PROVIDED MATERIAL Start Marker
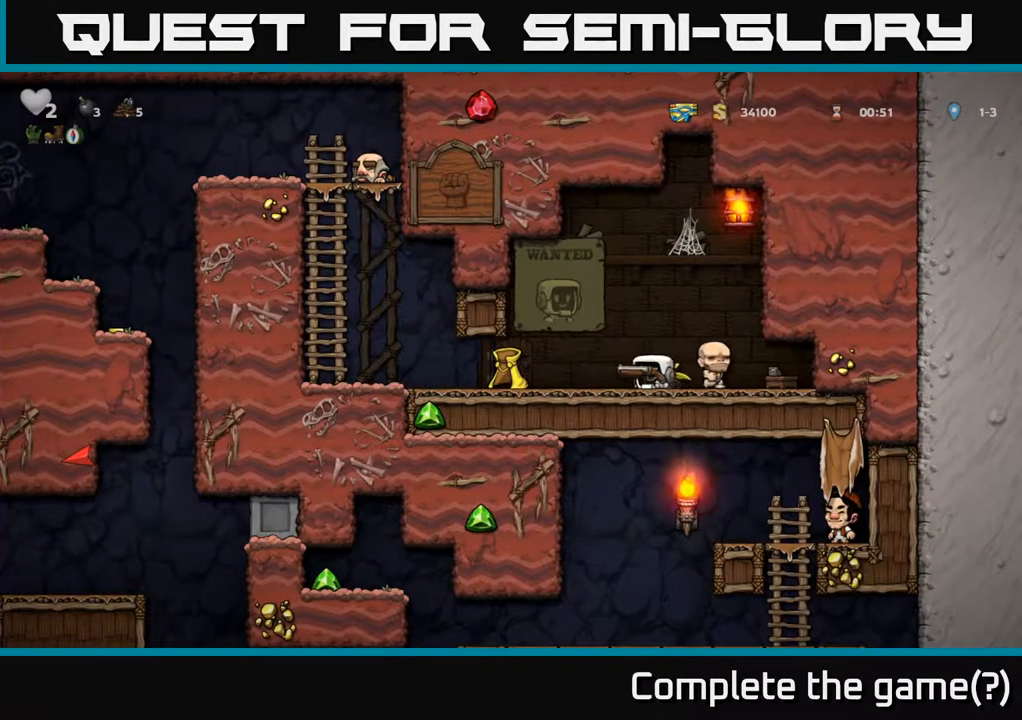
{"buttons": ["A", "DPAD_LEFT"], "left_stick": "center", "right_stick": "center", "events": [[483, "A", "down"]]}
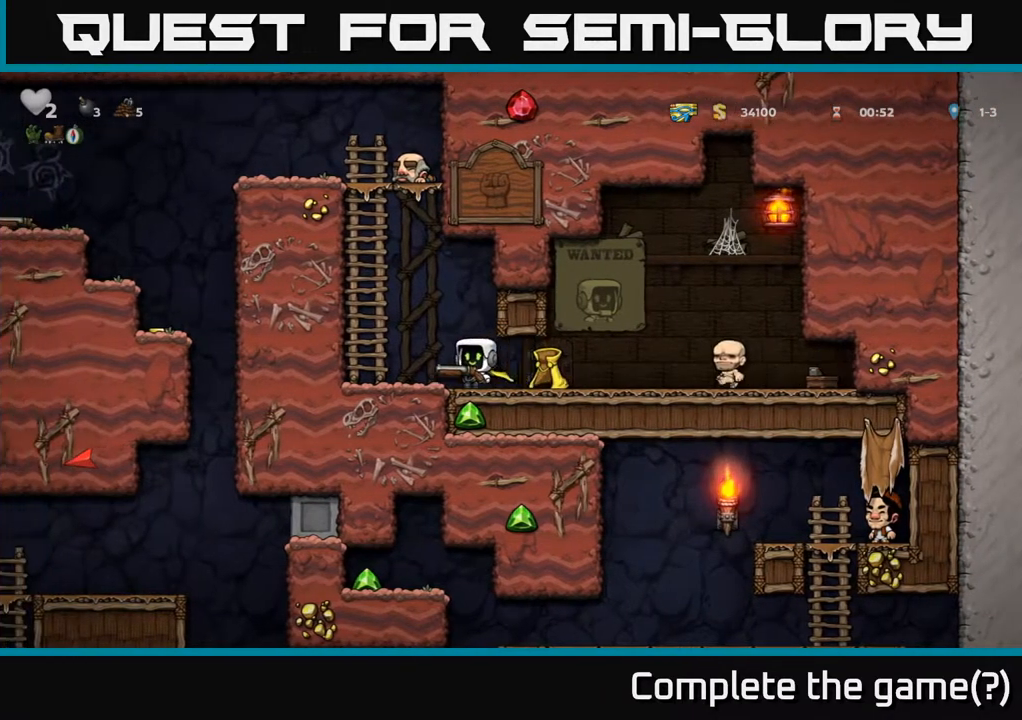
{"buttons": ["DPAD_UP"], "left_stick": "center", "right_stick": "center", "events": [[150, "DPAD_UP", "down"], [217, "A", "up"], [217, "DPAD_LEFT", "up"]]}
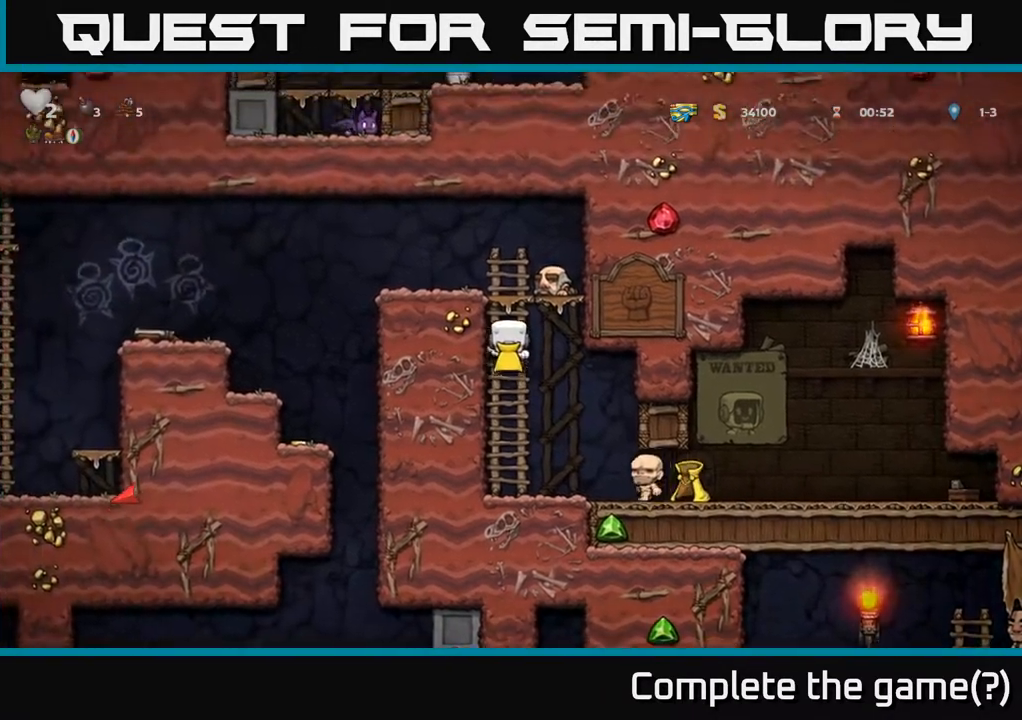
{"buttons": ["DPAD_LEFT"], "left_stick": "center", "right_stick": "center", "events": [[150, "A", "down"], [200, "DPAD_LEFT", "down"], [233, "DPAD_UP", "up"], [250, "A", "up"], [367, "DPAD_LEFT", "up"], [483, "DPAD_LEFT", "down"]]}
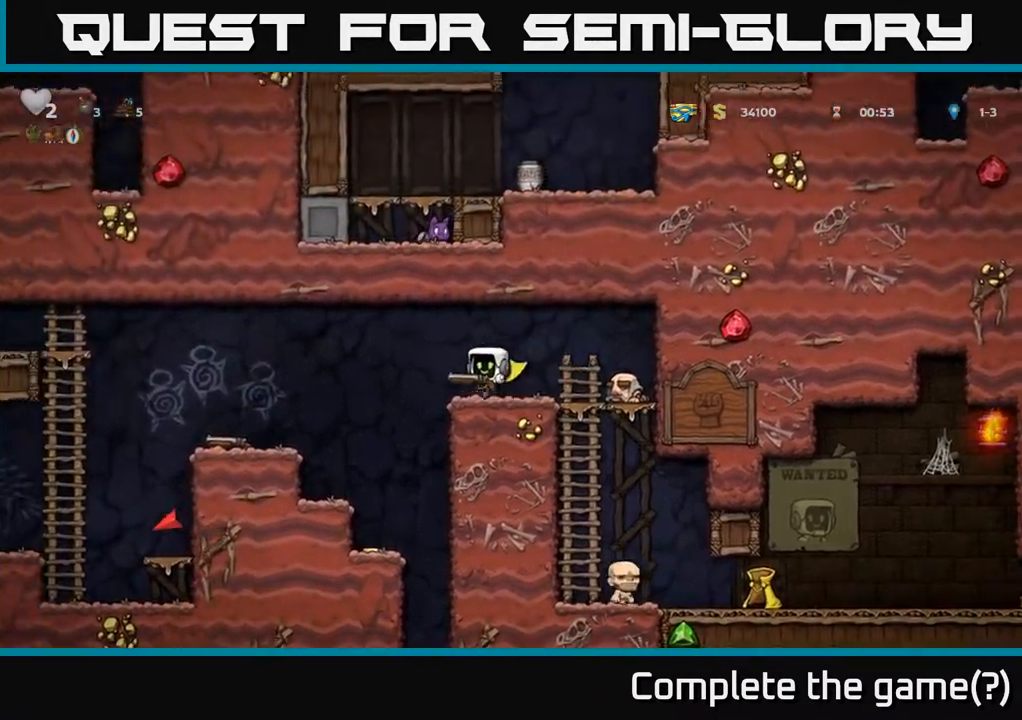
{"buttons": [], "left_stick": "center", "right_stick": "center", "events": [[233, "DPAD_LEFT", "up"], [333, "DPAD_RIGHT", "down"], [400, "DPAD_RIGHT", "up"]]}
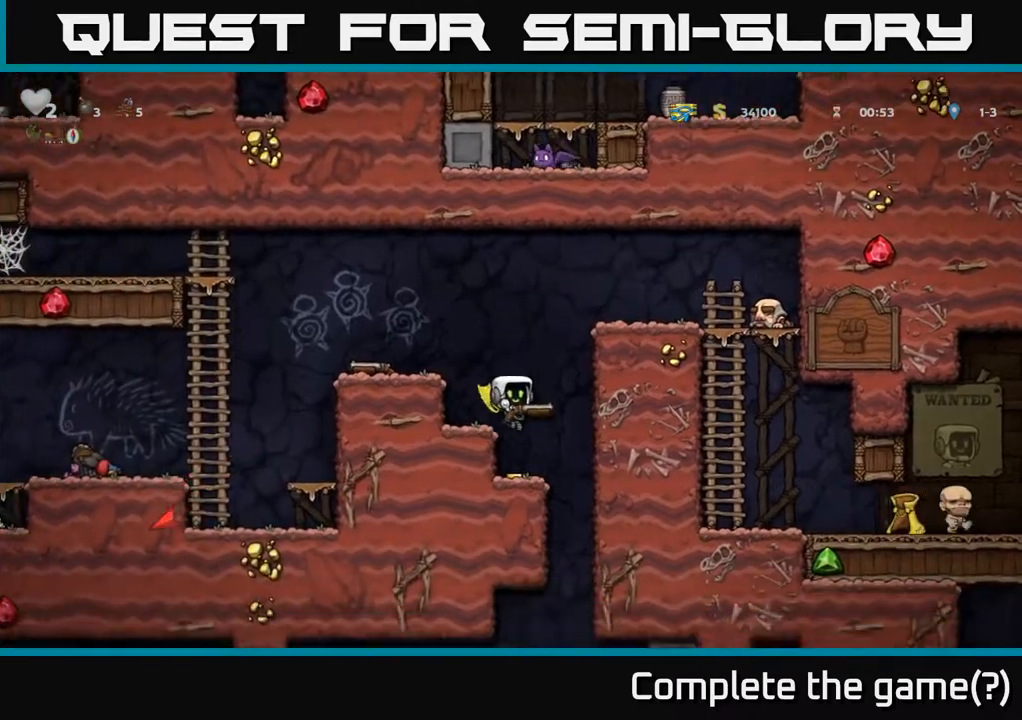
{"buttons": ["DPAD_LEFT"], "left_stick": "center", "right_stick": "center", "events": [[150, "DPAD_LEFT", "down"], [200, "A", "down"], [433, "A", "up"]]}
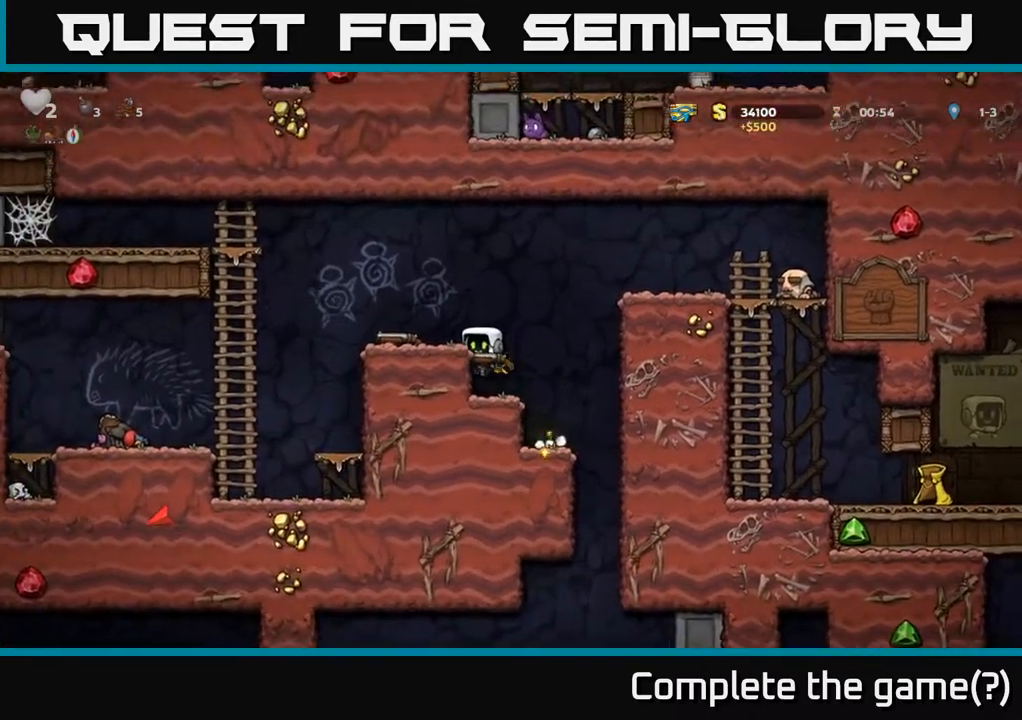
{"buttons": ["A", "DPAD_LEFT"], "left_stick": "center", "right_stick": "center", "events": [[83, "A", "down"], [200, "A", "up"], [467, "A", "down"]]}
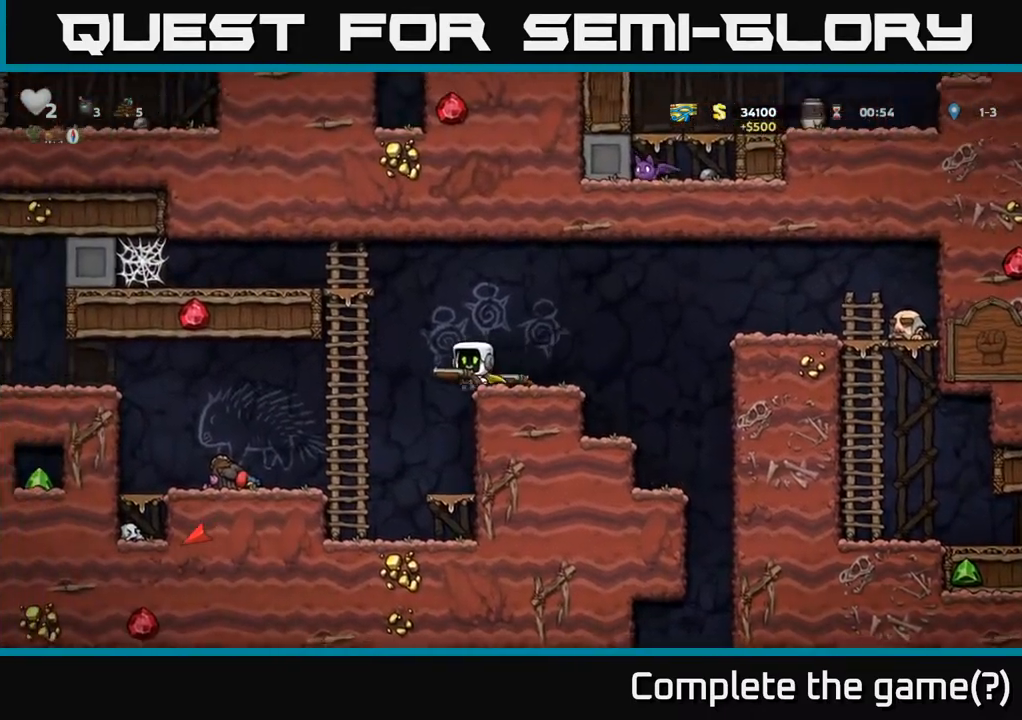
{"buttons": ["DPAD_LEFT"], "left_stick": "center", "right_stick": "center", "events": [[183, "A", "up"], [183, "DPAD_UP", "down"], [300, "A", "down"], [333, "DPAD_UP", "up"], [433, "A", "up"]]}
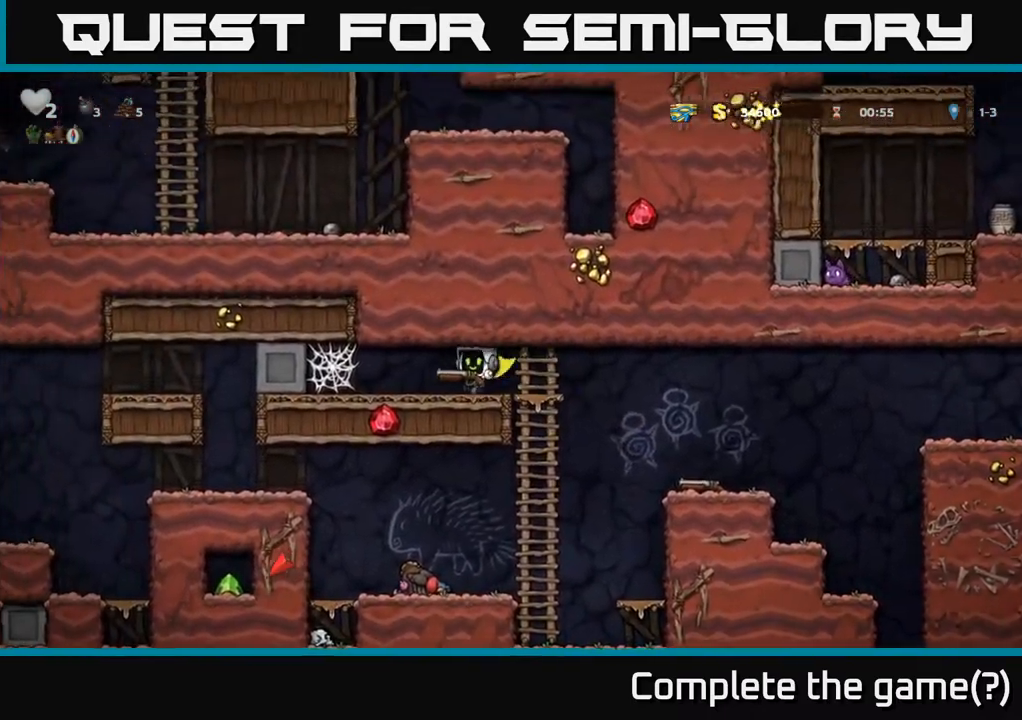
{"buttons": ["DPAD_RIGHT"], "left_stick": "center", "right_stick": "center", "events": [[150, "DPAD_DOWN", "down"], [200, "DPAD_LEFT", "up"], [250, "X", "down"], [333, "X", "up"], [350, "DPAD_RIGHT", "down"], [367, "DPAD_DOWN", "up"]]}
PROVIDED MATERIAL End Marker
* _INSTRUCTIONS TO FOLLOW_: Reproduce every line above word for word; no images.

* _ANSWER BELOW_:
{"buttons": ["A", "DPAD_LEFT"], "left_stick": "center", "right_stick": "center", "events": [[483, "A", "down"]]}
{"buttons": ["DPAD_UP"], "left_stick": "center", "right_stick": "center", "events": [[150, "DPAD_UP", "down"], [217, "A", "up"], [217, "DPAD_LEFT", "up"]]}
{"buttons": ["DPAD_LEFT"], "left_stick": "center", "right_stick": "center", "events": [[150, "A", "down"], [200, "DPAD_LEFT", "down"], [233, "DPAD_UP", "up"], [250, "A", "up"], [367, "DPAD_LEFT", "up"], [483, "DPAD_LEFT", "down"]]}
{"buttons": [], "left_stick": "center", "right_stick": "center", "events": [[233, "DPAD_LEFT", "up"], [333, "DPAD_RIGHT", "down"], [400, "DPAD_RIGHT", "up"]]}
{"buttons": ["DPAD_LEFT"], "left_stick": "center", "right_stick": "center", "events": [[150, "DPAD_LEFT", "down"], [200, "A", "down"], [433, "A", "up"]]}
{"buttons": ["A", "DPAD_LEFT"], "left_stick": "center", "right_stick": "center", "events": [[83, "A", "down"], [200, "A", "up"], [467, "A", "down"]]}
{"buttons": ["DPAD_LEFT"], "left_stick": "center", "right_stick": "center", "events": [[183, "A", "up"], [183, "DPAD_UP", "down"], [300, "A", "down"], [333, "DPAD_UP", "up"], [433, "A", "up"]]}
{"buttons": ["DPAD_RIGHT"], "left_stick": "center", "right_stick": "center", "events": [[150, "DPAD_DOWN", "down"], [200, "DPAD_LEFT", "up"], [250, "X", "down"], [333, "X", "up"], [350, "DPAD_RIGHT", "down"], [367, "DPAD_DOWN", "up"]]}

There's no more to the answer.